The eKubator Project

Changing Change Islands
July 27, 2001
{Author: eBerg Staff}




  The last decade has undoubtedly been a time of change for Newfoundland and Labrador. No more has this been felt than in rural Newfoundland. No more has this been felt than on Change Islands.

  Change Islands has been settled since the latter half of the 18th century when the Labrador fishery rose to prominence. By the beginning of the 20th century, it was a prosperous settlement with a population of over 1,000 people who fished in the northern waters or worked in the huge merchant premises that lined the shores. By 1998, the population hovered around 350. The community was hardhit by outmigration, fueled by the collapse of the groundfishery.

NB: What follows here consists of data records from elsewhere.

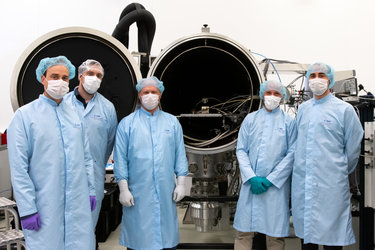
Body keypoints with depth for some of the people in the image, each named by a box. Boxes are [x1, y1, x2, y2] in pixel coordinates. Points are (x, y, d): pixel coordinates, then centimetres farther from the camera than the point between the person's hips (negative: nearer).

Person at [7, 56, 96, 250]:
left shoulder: (74, 115, 12)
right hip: (45, 207, -4)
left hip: (78, 205, 5)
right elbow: (18, 168, -9)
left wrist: (91, 190, 11)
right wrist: (27, 209, -13)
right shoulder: (24, 115, -4)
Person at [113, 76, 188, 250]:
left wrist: (181, 184, 4)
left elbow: (180, 155, 11)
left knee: (168, 235, 10)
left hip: (166, 192, 2)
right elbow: (120, 159, 0)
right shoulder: (127, 123, 4)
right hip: (138, 193, -2)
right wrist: (123, 189, -5)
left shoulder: (172, 122, 12)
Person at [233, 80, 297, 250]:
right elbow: (241, 150, 6)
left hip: (277, 185, -1)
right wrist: (251, 177, -7)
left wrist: (270, 180, -9)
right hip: (250, 184, 2)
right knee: (243, 231, 3)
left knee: (275, 235, 3)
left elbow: (292, 153, -1)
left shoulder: (289, 122, 5)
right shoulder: (250, 119, 10)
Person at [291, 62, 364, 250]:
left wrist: (341, 172, 10)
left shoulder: (344, 109, -2)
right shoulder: (303, 109, 12)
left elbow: (353, 148, 3)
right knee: (306, 234, 13)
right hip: (302, 184, 4)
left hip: (331, 185, -4)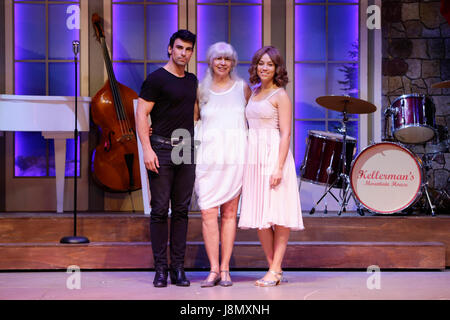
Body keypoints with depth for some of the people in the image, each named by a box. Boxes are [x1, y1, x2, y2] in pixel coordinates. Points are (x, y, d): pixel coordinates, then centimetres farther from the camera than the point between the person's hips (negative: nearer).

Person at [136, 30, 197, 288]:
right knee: (160, 210, -2)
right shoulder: (156, 79, -4)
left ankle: (178, 268, 11)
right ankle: (161, 268, 4)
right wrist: (147, 148, -17)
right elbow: (141, 114, -9)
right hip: (161, 150, -6)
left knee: (181, 210, 6)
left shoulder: (192, 81, 15)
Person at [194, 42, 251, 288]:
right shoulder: (201, 90, 10)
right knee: (208, 212, -7)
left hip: (235, 155, 0)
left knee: (229, 212, 1)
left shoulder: (242, 88, 9)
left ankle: (225, 269, 7)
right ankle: (214, 269, -1)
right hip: (208, 155, 0)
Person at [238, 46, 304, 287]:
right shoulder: (254, 93, 16)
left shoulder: (280, 95, -4)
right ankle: (274, 268, 14)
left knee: (277, 214, -4)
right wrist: (245, 162, 14)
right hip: (253, 158, 7)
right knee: (258, 215, 6)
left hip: (274, 156, -7)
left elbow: (285, 133, -10)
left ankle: (275, 270, 0)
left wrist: (279, 167, -19)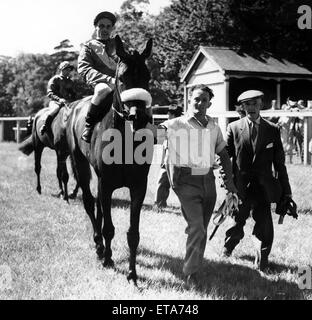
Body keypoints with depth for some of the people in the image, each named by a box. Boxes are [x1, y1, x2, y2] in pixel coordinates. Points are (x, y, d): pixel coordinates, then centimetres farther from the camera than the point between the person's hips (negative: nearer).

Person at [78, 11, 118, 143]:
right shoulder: (89, 46, 13)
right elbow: (84, 69, -3)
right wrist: (108, 79, -19)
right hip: (100, 83, -4)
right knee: (103, 89, -40)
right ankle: (88, 126, -27)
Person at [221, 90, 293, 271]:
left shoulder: (272, 130, 6)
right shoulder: (234, 128, 3)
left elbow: (279, 163, 6)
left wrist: (286, 191, 4)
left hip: (263, 187, 1)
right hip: (240, 187, 0)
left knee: (265, 227, 1)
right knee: (237, 224, 8)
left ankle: (262, 261, 24)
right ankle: (230, 245, 40)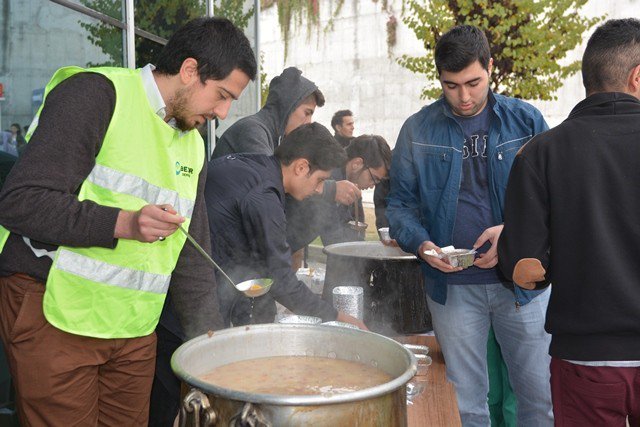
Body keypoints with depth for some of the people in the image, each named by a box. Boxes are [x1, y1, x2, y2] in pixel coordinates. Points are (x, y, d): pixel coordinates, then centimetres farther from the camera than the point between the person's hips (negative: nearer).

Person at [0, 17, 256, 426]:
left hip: (135, 330, 7)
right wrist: (124, 223, -28)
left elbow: (192, 260, 13)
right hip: (56, 318, -6)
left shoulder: (193, 146, 11)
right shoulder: (96, 94, -12)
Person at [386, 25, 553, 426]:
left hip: (522, 281, 0)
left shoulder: (525, 120, 2)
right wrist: (422, 244, -14)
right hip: (452, 286, 0)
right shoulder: (418, 130, 2)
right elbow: (401, 204, 6)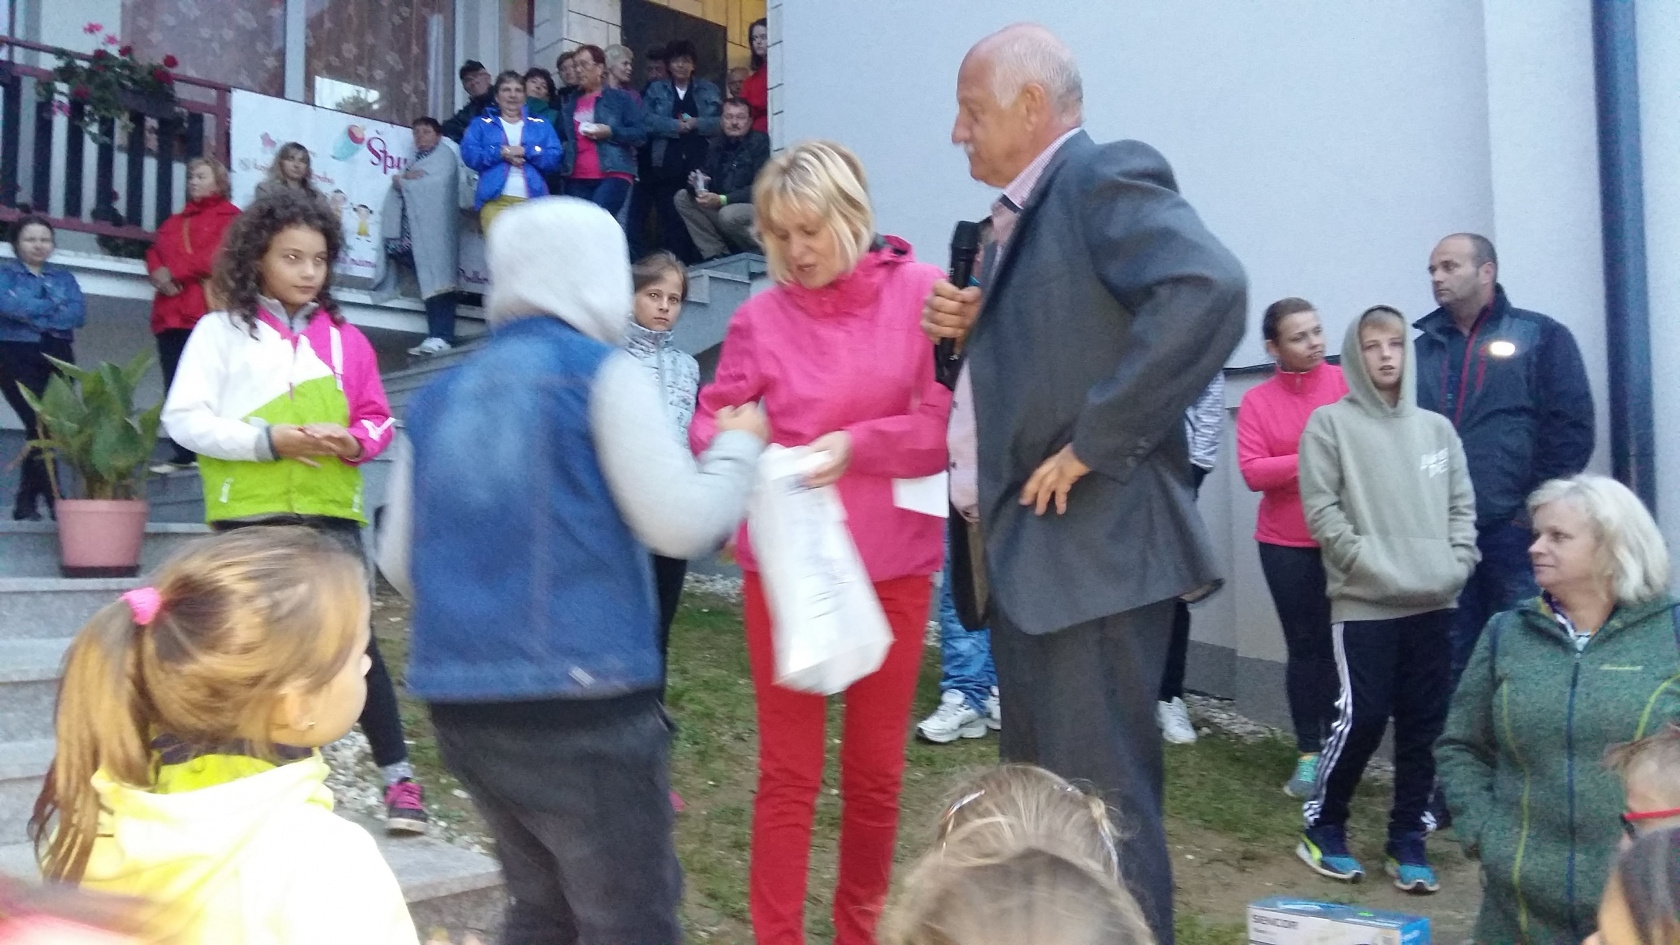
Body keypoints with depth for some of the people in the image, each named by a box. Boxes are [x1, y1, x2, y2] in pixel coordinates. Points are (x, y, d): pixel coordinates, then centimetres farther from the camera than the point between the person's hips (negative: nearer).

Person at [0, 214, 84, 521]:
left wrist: (32, 315, -7)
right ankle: (53, 499, -14)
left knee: (46, 426, -3)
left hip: (58, 359, 3)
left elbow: (79, 313, 0)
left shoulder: (64, 277, 19)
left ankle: (26, 502, 7)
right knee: (40, 425, -15)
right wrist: (55, 307, -4)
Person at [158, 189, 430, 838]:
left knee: (353, 637, -3)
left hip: (330, 512, 1)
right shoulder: (221, 330, 4)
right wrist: (267, 440, -14)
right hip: (248, 516, -1)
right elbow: (184, 418, -2)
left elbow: (378, 420, 13)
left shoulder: (344, 338, 11)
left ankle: (398, 775, 4)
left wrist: (351, 440, -10)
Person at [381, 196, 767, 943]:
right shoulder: (600, 373, -5)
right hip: (579, 704, -6)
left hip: (460, 702, 6)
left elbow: (399, 563, 13)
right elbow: (682, 524, -9)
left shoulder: (441, 398, 11)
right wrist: (739, 445, 9)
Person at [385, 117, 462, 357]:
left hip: (435, 229, -7)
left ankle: (441, 336, -20)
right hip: (414, 230, 7)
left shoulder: (445, 153, 7)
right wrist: (404, 179, -4)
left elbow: (439, 184, -10)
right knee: (428, 281, 1)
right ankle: (437, 335, -1)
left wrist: (404, 182, 0)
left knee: (437, 279, -14)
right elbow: (399, 185, 19)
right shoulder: (416, 159, 29)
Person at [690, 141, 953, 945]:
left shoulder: (919, 291, -4)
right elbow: (710, 422, 2)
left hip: (892, 563, 1)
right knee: (788, 769, 5)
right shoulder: (761, 315, -1)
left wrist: (857, 443, -20)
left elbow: (950, 420, -7)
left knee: (877, 766, 14)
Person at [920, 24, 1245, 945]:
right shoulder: (1017, 213, 18)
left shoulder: (1106, 176, -11)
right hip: (1025, 546, 10)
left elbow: (1208, 290, -28)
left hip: (1092, 544, -10)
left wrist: (1096, 442, -26)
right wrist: (966, 331, 2)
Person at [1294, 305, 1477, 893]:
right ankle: (1322, 826, 11)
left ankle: (1408, 838, 18)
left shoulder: (1437, 428, 13)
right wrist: (1372, 566, -14)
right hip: (1363, 603, -4)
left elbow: (1462, 505, 13)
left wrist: (1455, 564, -2)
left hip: (1434, 602, 5)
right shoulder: (1330, 423, -1)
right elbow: (1322, 509, -7)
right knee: (1363, 716, -7)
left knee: (1424, 722, 6)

  Change Islands is a resilient community. Its town council, under the mayorship of Doreen Hart, is renowned as one of the most financially sound and progressive in the province. The Town of Change Islands undertook a community development plan over the last number of years, hired a development officer and worked to build upon its strengths. The town’s economic development committee draws from various stakeholder groups in the community, and the representation is critical to building community and moving ahead, Mrs. Hart emphasized.

  “If you’re looking to begin a community initiative, it is very important to involve the greater community,“ she said.

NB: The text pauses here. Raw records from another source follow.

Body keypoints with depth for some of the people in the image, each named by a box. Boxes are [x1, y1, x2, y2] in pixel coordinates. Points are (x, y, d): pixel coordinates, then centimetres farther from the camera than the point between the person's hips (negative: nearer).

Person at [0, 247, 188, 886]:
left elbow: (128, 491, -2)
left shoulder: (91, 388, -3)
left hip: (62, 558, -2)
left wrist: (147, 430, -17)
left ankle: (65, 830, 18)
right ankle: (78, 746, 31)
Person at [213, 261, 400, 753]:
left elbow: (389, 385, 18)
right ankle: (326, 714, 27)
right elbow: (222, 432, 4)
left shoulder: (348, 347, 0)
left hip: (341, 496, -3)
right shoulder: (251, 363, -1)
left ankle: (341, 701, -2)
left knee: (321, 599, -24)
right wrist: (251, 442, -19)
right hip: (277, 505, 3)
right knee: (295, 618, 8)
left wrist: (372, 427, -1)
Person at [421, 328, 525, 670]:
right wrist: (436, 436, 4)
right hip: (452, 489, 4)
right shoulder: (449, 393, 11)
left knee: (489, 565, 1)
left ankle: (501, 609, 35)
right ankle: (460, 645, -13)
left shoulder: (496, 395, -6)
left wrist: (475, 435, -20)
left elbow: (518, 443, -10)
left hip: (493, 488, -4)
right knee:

  Most recently, the town’s Economic Development Committee weaved together an exciting idea for the town - a manufacturing initiative that would work to diversify the local economy and create jobs. The project is scheduled to be released in the coming months.

  Mayor Hart is a long-time believer in shaping and seizing opportunity. A couple of years ago, she told a conference that “rural communities cannot wait on government for answers.” Mayor Hart practices what she preaches. Change Islands is forging ahead - not just with the town’s manufacturing project, but with new initiatives to tap the boundless tourism potential of the island, including a new geological interpretation centre. It’s also considering revisions to its community plan to explore future opportunities and create a plan of attack.

  On the surface, Change Islands does not appear to have changed much at all - with its tidy gardens, fishing stages, unique geology and historic nuances, it’s a very traditional community. Tourism experts point to it as a cultural and historic icon; a breathing, living piece of our past. Beneath the exterior however, change abounds, and change, as this community is proving, can be a very positive thing indeed.